On Saturday the 23rd of June, myself and Greg were delighted to join the Biolinks Alliance Symposium field trip, as we progressed along the eastern flank of the Grampians from north to south, familiarising ourselves with some important wetland case study sites along the way. A visit to the long drained and developed Lake Nekeeya, was followed by a quick comparative look at Lake Muirhead – a significant wetland that straddles public and private land.
Then it was down to Dunkeld for a quick lunch stop at the Community Centre, where I gave an abbreviated talk about NGT’s wetland restoration projects in the local area, before we headed out for a closer look at the new NGT reserve (Stage 1 project area) at Walker Swamp.
After being visited by a trio of very curious emus, and having an excellent group discussion about what is involved in a wetland restoration project of this scale, our guests took advantage of the view from the new bird observation tower. And that was when someone with binoculars noticed that we already have a pair of brolga using the wetland – spotted off in the distance, on the far side of the first puddle that has appeared in the lowest part of the bed of Walker Swamp as a result of recent rains. We think they have picked a good spot, because things are looking up for this important wetland!
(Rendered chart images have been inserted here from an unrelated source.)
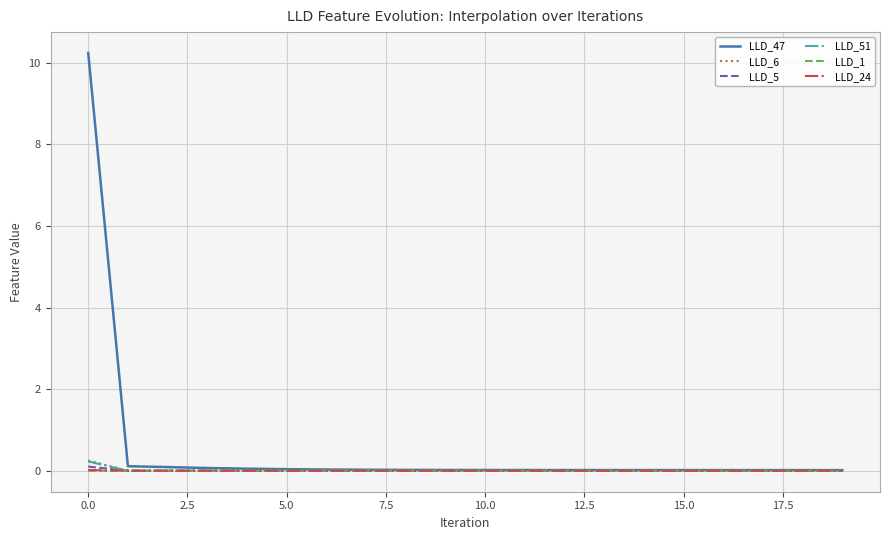

What is the maximum value for LLD_47?

10.2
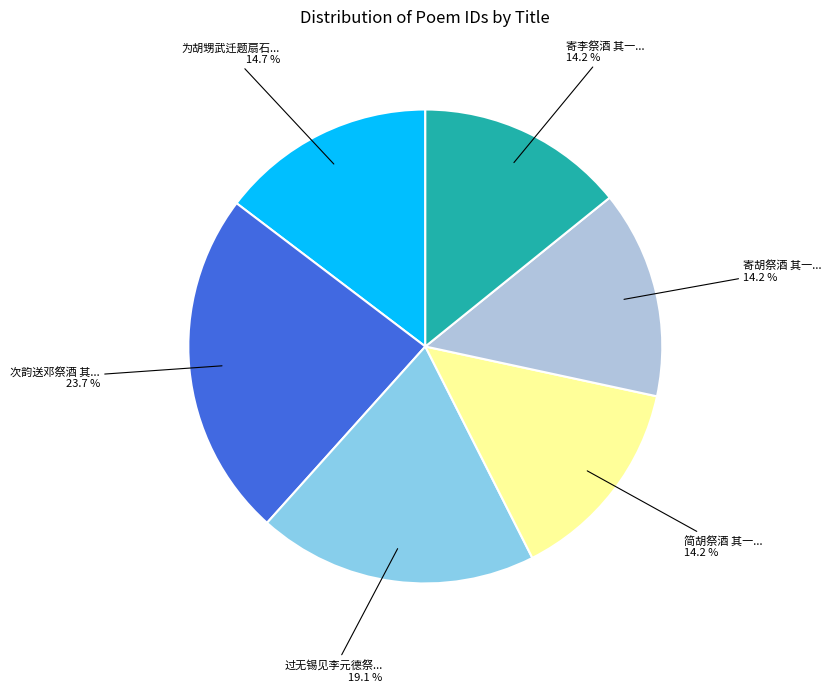

Does any single category account for the majority?

No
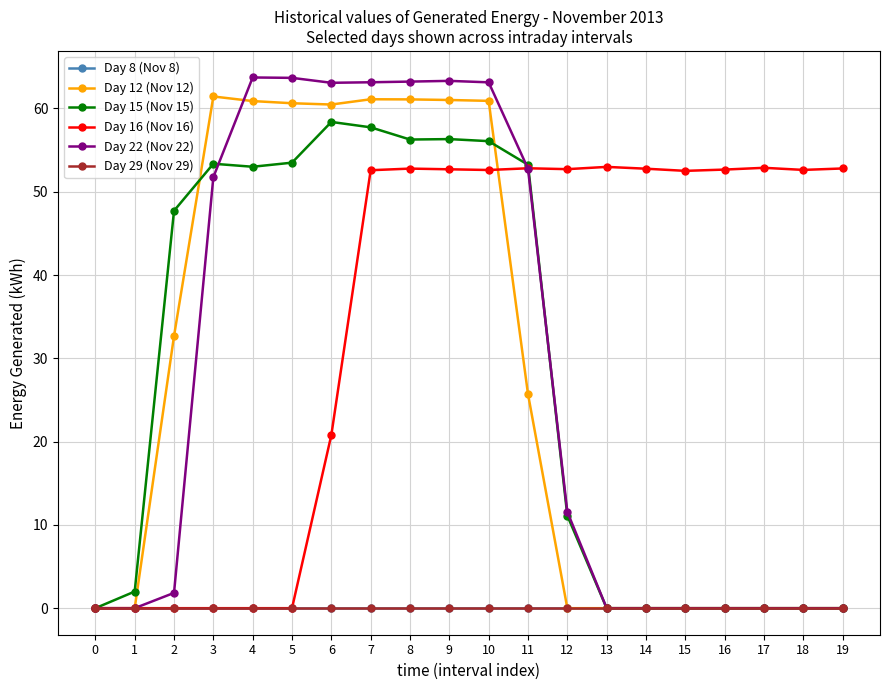

What is the greatest value displayed?

63.7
Before leaving the site and closing the day, we then went for a quick look at the Walker Swamp outlet drain to give everyone a feel for the immense scale of past artificial drainage works. Despite there now being much to do to correct these changes, we were also able to clearly see the role that the low-level trial structure has played as a cost-effective way of identifying the potential of the project (since it was put in place 4 years ago). The trial will be left in place this year, while we design the requirements for permanent works to reverse artificial drainage that will take place next year.